Raymond A. Goodman was born in Indianapolis on April 28, 1914, when his next older brother Buster was already 13 years old. When Raymond was six months old, the family moved from Alabama St. out to the “country” and into a home at 3736 North Meridian St., with a farm and a barn next door. At that time Meridian St. was only paved to 46th St. The ice truck, pulled by a mule, would come by every day to drop ice off to keep some foods cool. Horses and buggies were everywhere. Automobiles were a luxury, but the Goodman’s had an Overland seven-passenger (including two jump seats) touring car which Ray tells me, means it had no side windows.

When Ray was five years old, his mother was killed by an automobile as she was crossing Meridian Street, and Ray’s two older sisters became his caretakers. His sister, Sarah, walked him to Elementary School 60 every day. Ray graduated from Shortridge High School in 1933 and the University of Michigan in 1937. He was the only sibling to have attended college.

Ray remembers how his oldest sister, Mayme, gave him a check for $1000, and sent him on his way on the train to Ann Arbor, Michigan. Coincidentally, my mother-in-law’s “favorite uncle” I mentioned earlier, was on the same train heading back to Michigan for his second year. The check Mayme gave Ray was to cover all his expenses for the entire year, including transportation, tuition, room and board, books, etc. Ray proudly tells me that he went home after the first year with $120 left in his pocket, and handed it back to his sister. Tuition at that time in 1933, in the depth of the Great Depression, for an out-of-state student was $45 per semester. In 1977 when I began my studies at Indiana University in Bloomington as a foreign student, the out-of-state cost per credit hour was around $100. The current cost is over $800 per credit hour for a non-resident student.
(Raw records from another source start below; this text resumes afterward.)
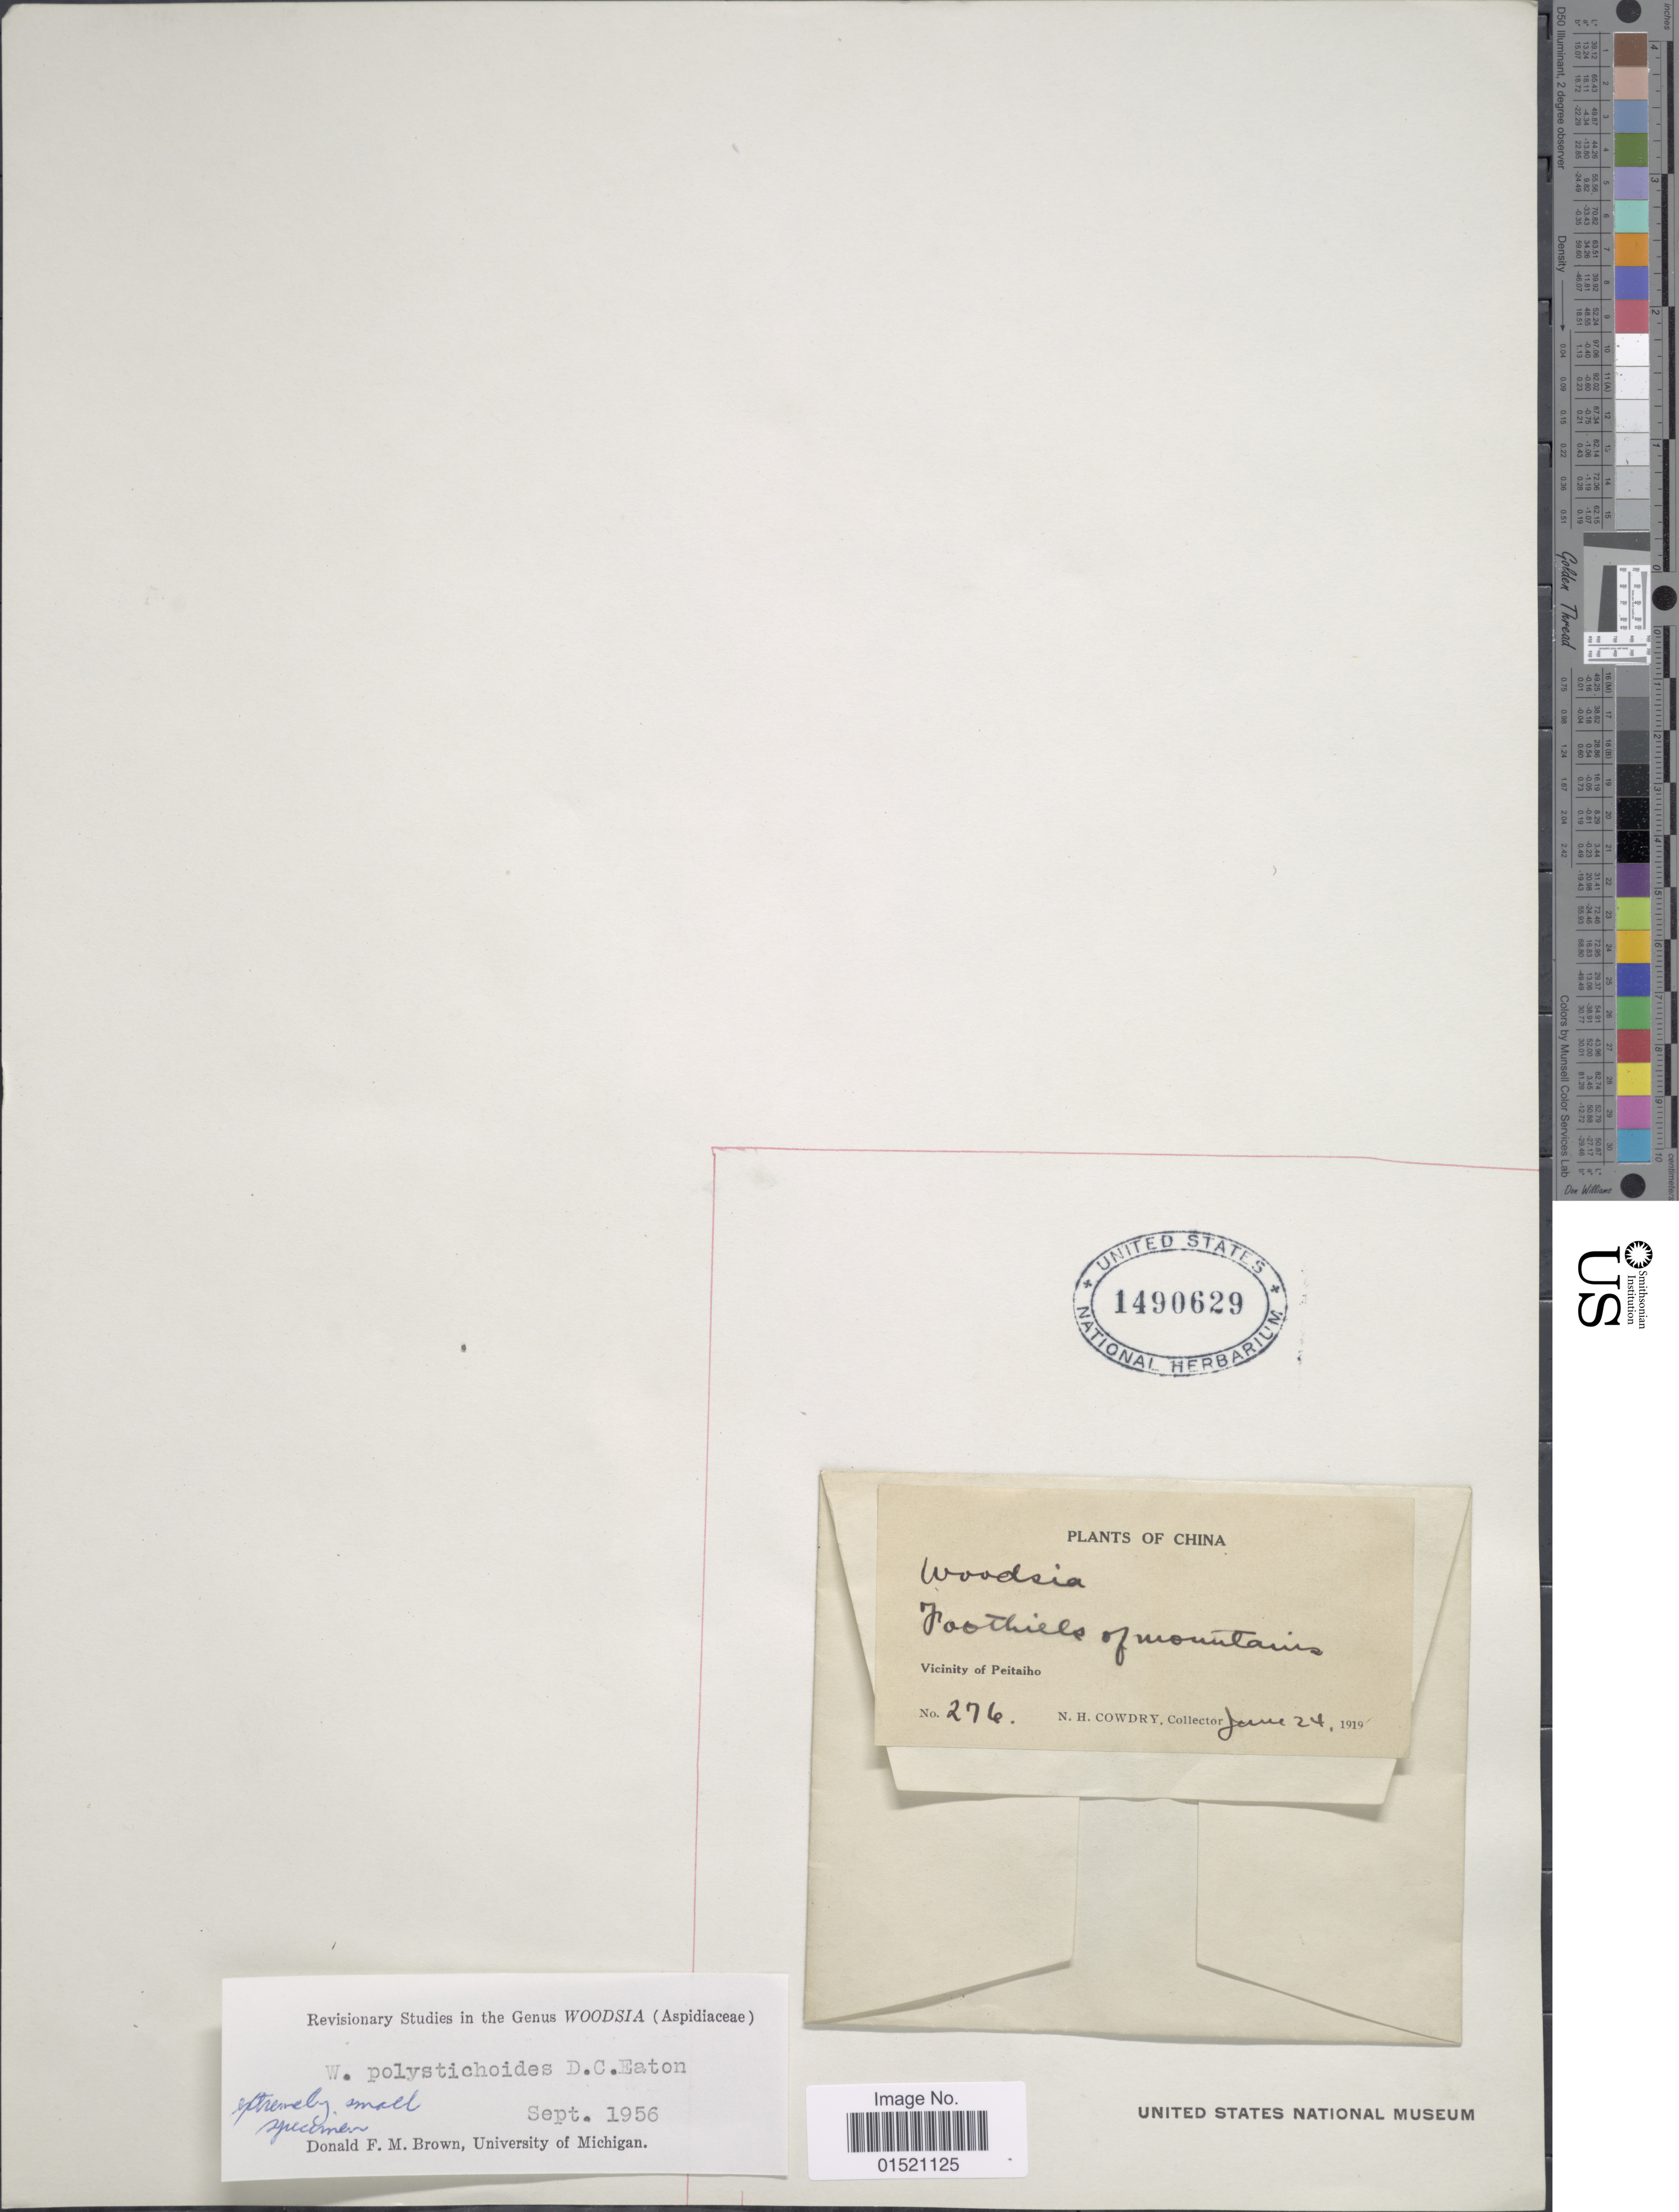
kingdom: Plantae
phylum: Tracheophyta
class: Polypodiopsida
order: Polypodiales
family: Woodsiaceae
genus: Woodsia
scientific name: Woodsia polystichoides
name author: D.C. Eaton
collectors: N. H. Cowdry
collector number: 276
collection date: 1919-06-24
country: China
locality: Vicinity of Peitaiho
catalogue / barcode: US 1490629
The University of Michigan was, at the time, the largest “Big Ten” school with 6,000 students. Ray had never been away from home, except to attend a summer camp when he was 12 years old. The first thing he had to do when he got off the train in Ann Arbor was to find a place to live. There were no dormitories in those days, so he checked himself into a boarding house. In order to meet friends and have a place to enjoy good meals, Raymond joined the fraternity Sigma Alpha Mu. He majored in history and became a reporter for the prestigious college newspaper The Michigan Daily. He was on the sports staff for all four years, primarily covering the school’s men’s basketball team.

At some point, Raymond became aware of the fact that there were absolutely no black basketball players on the Big Ten teams. There was an unspoken agreement among the basketball coaches that they would not recruit black basketball players. Ray was so disturbed and amazed at this that he wrote and submitted an article on the issue, but it was rejected for publication by the so-called “card-carrying communist” editors of The Michigan Daily. When Ray turned his report in as an assignment for one of his courses, the professor, who was also the Dean of the College of Literature, became very interested in the subject. In fact, the professor shared the story of Nathan Leopold, who had been his best student ever, and who was shortly thereafter convicted of murder during the famous “Leopold and Loeb Trial of 1924”.